言小有早就猜到他們會是這種反應,于是繞過桌子走到他倆身邊,一手攬了一個,輕輕拍了兩下道:“我辭職了,因為一些不可抗的因素,不能再繼續帶你們。”
“為什么??”裴然還是一副無法接受的樣子。
而蕭禾這時卻忽然問:“老師,難道跟上次作弊的那個學生有關嗎?”
言小有愣了一下,看向他,“為什么這么問?”
“感覺……”蕭禾稍稍垂下眼簾,聲音較輕地說:“而且上次我們碰到陳院長,他似乎在跟我們打聽登成績的事……”

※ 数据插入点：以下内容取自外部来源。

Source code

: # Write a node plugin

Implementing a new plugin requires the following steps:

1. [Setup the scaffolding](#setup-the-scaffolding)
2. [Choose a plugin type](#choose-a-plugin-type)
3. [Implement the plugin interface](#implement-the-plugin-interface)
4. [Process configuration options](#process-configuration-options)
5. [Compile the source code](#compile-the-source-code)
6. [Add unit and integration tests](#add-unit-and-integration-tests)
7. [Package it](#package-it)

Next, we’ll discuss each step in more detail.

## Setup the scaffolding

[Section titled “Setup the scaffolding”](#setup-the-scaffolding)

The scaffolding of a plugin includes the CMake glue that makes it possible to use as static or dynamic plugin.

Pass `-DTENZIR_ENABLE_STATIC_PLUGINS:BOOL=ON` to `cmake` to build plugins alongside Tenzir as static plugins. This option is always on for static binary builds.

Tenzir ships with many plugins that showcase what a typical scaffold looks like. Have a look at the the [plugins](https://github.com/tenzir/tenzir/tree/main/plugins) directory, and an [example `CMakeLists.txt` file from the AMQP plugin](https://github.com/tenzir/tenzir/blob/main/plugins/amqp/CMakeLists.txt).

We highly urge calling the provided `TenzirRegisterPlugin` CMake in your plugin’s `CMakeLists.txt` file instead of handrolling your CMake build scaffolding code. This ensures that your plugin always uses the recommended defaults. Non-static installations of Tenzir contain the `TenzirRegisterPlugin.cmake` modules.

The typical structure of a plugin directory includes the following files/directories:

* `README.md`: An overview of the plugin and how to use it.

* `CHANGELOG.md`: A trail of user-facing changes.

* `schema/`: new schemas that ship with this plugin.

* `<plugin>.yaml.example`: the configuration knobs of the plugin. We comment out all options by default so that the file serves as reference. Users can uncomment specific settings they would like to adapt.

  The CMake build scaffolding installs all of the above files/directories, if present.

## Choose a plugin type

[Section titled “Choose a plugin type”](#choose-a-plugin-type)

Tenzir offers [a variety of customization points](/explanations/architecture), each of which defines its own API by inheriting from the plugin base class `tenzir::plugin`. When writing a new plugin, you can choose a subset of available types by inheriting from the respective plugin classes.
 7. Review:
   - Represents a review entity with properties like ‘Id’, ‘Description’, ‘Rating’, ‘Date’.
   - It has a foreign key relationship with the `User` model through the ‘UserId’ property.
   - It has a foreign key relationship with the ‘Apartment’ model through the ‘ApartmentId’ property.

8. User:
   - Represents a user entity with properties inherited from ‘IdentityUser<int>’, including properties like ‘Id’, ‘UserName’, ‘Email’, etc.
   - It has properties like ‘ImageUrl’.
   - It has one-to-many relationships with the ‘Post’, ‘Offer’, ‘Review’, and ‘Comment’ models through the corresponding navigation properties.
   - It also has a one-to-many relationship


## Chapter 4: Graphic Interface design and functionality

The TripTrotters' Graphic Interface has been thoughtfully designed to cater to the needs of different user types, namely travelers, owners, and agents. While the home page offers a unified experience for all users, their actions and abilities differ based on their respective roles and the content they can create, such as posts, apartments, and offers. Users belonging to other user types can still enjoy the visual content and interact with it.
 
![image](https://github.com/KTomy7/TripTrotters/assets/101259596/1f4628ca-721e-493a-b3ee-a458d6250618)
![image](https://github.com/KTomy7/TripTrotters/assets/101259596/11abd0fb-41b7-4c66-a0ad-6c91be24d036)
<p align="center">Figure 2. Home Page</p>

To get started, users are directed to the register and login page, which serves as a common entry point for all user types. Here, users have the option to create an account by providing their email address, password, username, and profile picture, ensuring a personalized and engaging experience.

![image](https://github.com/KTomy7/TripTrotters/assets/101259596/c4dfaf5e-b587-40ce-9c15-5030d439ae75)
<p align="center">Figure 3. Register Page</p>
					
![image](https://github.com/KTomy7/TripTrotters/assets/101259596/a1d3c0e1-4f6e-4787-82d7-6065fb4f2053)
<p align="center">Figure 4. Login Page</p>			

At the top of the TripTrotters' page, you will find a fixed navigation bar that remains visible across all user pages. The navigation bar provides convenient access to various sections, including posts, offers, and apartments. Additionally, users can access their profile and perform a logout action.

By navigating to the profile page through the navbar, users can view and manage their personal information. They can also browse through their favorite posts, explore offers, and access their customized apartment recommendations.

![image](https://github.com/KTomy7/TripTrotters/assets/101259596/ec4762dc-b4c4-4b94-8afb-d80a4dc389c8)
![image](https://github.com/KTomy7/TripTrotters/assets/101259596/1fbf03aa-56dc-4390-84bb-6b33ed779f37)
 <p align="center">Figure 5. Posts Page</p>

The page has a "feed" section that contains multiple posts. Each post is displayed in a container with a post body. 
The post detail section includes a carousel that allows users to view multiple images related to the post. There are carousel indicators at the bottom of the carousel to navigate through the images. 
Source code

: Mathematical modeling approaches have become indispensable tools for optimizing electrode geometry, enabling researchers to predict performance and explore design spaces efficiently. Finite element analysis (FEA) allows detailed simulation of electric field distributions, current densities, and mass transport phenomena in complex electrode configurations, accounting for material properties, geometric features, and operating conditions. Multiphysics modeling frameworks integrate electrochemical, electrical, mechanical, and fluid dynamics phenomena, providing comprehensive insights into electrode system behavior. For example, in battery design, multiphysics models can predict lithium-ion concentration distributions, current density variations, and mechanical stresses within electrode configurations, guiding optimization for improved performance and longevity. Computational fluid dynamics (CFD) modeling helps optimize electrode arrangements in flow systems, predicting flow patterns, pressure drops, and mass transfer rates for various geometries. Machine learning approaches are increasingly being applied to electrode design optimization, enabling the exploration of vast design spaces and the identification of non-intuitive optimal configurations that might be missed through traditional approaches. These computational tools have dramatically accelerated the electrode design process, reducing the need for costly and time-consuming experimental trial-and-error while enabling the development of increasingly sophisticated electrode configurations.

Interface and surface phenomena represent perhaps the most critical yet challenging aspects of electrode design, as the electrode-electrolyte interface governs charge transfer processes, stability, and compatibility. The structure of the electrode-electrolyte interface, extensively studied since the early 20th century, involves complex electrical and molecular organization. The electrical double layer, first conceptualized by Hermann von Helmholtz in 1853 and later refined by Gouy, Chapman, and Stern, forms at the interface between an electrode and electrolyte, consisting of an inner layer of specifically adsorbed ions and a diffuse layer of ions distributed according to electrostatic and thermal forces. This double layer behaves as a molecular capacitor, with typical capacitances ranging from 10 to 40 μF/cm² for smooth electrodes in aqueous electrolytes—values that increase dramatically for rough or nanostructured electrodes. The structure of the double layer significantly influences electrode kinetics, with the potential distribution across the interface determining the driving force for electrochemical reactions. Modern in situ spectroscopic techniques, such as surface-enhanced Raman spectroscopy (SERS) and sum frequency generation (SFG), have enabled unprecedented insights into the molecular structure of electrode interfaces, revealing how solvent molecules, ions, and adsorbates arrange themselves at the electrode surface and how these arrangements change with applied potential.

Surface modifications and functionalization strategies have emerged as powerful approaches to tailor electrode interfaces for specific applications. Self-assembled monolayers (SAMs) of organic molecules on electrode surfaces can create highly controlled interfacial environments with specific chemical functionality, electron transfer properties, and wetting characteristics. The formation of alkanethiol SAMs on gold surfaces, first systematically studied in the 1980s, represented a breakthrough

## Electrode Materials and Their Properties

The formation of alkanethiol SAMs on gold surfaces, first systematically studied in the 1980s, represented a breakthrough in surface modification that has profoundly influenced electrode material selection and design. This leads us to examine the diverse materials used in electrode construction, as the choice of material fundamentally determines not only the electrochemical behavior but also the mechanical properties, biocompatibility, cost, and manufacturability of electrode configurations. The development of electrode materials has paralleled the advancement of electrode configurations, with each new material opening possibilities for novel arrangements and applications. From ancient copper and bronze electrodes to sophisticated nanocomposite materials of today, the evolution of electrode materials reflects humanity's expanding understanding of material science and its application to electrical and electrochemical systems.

裴然有些吃驚:“什么時候有這回事?上次碰到他不就問了下我們助教工作的情況嗎??”
“……”蕭禾略顯無奈地瞥他一眼,嘆氣道:“是你太不留心了……我上次就覺得不太對勁,但是沒想到……”
言小有聽到這里就明白了,陳明杰之前應該是先找蕭禾和裴然探過口風,發現不太好下手之后才又去找了他。
“老師,這么說真是因為這個原因?”裴然看起來已經生氣了,“這不是不講理嘛!我去找——”
“找誰都沒用。”言小有打斷了他,又淡淡笑道:“已經是定好的事,咱誰都別折騰了。裴然、蕭禾,你們聽好,不管這件事的前因后果如何,都跟你們兩個沒有關系,你們也絕對不要牽扯進來。”
裴然:“老師——”
“聽我說完。”言小有抬手制止了他,繼續道:“我知道你們現在可能很生氣,但是我必須要說這種生氣是沒有意義的。你們別怪我說話難聽,在你們沒有足夠力量的時候,任何不加節制的氣憤和怨懟最終只會讓自己陷入更加難堪的境地,所以千萬別冒什么傻念頭。”
“可是老師……”裴然聽著聽著眼睛卻紅了,他低下頭聲音壓抑地問:“難道您就要這么離開么……我們就應該這么看著您離開么……”
言小有看著他這個樣子,再聽到他說出這句話,眼淚差點就要被勾了下來。
他不得不強忍住鼻頭的酸澀,拍拍裴然的肩膀對他笑著說:“別說得好像我們以后再也不見面了一樣。做不了師生我們還是朋友嘛,有空的時候還能一起吃飯、一起出去玩,反正都在一座城市里,想聯系很方便的。”
裴然抿住了嘴唇不說話,蕭禾也低著頭一言不發。
言小有見狀沒有辦法,只能又假裝輕松地聳聳肩道:“其實你們應該感到高興,換位導師說不定就沒我這么斯巴達了。而且我已經問過,負責接替我的那位教授水平比我還要高,你們跟著他好好學,肯定能學到不少東西。”
“我們沒覺得您斯巴達……”蕭禾忽然低聲道。
言小有心里頗為感動,卻不好意思當著他們的面表露,只好用夸張的笑遮掩過去,又忍不住叮囑道:“你們舍不得我我能理解,我也舍不得你們……但是事實已經這樣了,我們都要學著去接受。你們兩個以后跟著新教授也一定要繼續努力,不能松懈,如果新教授跟我的風格相似那就最好,但如果風格不同你們也要努力去適應,總之不要讓外界的變化影響到你們自身。該學什么、該完成什么、想要得到什么,你們自己一定要清楚。”
蕭禾聽完點了點頭,輕輕應道:“我記住了。”
“裴然你呢?”言小有又問另一個,可裴然卻仍緊緊咬著牙關不肯說話。
言小有看得出他是在拼命克制著不讓自己哭出來,心里也十分難受,忍不住捏了捏他的肩頭說:“別這樣,男子漢大丈夫,這點小事就受不了了嗎?”